TESTO FORNITO:
#####

Collaborazione paritaria, firmato il MoU tra Italia,Regno Unito e Svezia


Il Ministro della Difesa Lorenzo Guerini ha firmato il 21 dicembre l’accordo trilaterale con l’omologo inglese Ben Wallace e lo svedese Peter Hultkvist.

Il documento, chiamato Future Combat Air System Cooperation, prevede una collaborazione di tipo paritario tra i paesi ed apre la strada a quelli che saranno i Project Arrangement e la fase di Full Development che dovrebbe partire dal 2025.

Pieno accordo dunque tra le nazioni su come lavorare in modo corale, un primo passo per evitare che alcuni dei vecchi e tediosi problemi che si presentano in collaborazioni multinazionali possano portare ad una degradazione o peggio al fallimento del prodotto finale.

Tale accordo è la prosecuzione di quanto avviato a luglio 2019 con l’avvio delle trattative industriali tra i tre paesi.

L’Italia, seppur non abbia allocato fondi ad hoc per il programma, che ricade infatti nel capitolo Ulteriori Esigenze Prioritarie da Finanziare del documento programmatico difesa 2020-2022, ha aumentato lo stanziamento del programma Eurofighter.

Questo aumento garantirà lo sviluppo di sensori di nuova generazione ad altissima tecnologia per promuovere le aziende nazionali proprio all’interno del programma per il caccia di 6^ Generazione “Tempest”.

Sono stimati circa 742 milioni di euro i fondi del programma Eurofighter utili a questo sviluppo ai quali si aggiungeranno ulteriori 760 milioni di euro nell’ambito delle sinergie intergovernative e con l’industria garantendo quindi il pieno soddisfacimento del fabbisogno nazionale per la fase di Ricerca e Sviluppo condotta con Regno Unito e Svezia.

#####

DATI DA ESAMINARE:
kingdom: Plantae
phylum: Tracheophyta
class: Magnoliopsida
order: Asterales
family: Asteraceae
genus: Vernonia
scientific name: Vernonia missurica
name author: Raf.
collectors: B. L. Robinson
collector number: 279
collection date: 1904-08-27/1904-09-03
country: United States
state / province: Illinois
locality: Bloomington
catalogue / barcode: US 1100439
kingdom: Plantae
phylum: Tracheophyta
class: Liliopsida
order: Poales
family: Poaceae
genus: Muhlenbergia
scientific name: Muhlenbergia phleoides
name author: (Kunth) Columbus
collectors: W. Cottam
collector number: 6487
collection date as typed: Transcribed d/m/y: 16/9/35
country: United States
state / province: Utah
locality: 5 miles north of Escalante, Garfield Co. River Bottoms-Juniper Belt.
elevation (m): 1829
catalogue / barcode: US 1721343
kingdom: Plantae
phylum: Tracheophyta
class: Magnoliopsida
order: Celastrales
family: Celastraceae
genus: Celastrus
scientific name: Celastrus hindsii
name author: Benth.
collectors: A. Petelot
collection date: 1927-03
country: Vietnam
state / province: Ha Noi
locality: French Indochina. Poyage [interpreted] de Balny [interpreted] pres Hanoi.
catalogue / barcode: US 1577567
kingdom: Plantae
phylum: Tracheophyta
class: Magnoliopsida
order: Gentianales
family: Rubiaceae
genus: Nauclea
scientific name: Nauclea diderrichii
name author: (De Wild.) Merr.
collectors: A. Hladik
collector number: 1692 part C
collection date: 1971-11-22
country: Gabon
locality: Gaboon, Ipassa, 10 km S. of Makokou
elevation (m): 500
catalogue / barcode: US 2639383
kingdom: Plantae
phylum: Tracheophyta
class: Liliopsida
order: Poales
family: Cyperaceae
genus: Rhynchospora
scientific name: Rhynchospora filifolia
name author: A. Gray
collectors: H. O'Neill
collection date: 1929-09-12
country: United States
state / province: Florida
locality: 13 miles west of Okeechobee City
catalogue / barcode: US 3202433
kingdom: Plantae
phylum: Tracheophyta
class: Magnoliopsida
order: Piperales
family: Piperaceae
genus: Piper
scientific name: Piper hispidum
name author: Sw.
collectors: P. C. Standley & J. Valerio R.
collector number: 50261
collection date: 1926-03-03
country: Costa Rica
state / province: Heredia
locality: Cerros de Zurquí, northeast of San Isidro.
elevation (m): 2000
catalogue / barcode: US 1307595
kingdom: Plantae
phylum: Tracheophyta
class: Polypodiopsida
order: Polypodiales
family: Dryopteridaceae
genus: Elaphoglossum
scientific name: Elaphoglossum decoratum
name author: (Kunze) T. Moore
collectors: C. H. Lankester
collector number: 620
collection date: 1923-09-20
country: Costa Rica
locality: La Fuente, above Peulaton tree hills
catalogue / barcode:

#####

Rispondi alle domande sul testo relativo all'accordo trilaterale.
(a) Con quali ministri ha firmato l'accordo Lorenzo Guerini?
(b) Da quale anno dovrebbe partire la fase di Full Development?
(c) A quanto ammontano i fondi stimati del programma Eurofighter utili allo sviluppo dei sensori?
Per rispondere basati unicamente sul testo fornito.

LA TUA SOLUZIONE:
(a) Con l'omologo inglese Ben Wallace e lo svedese Peter Hultkvist.
(b) Dal 2025.
(c) A circa 742 milioni di euro.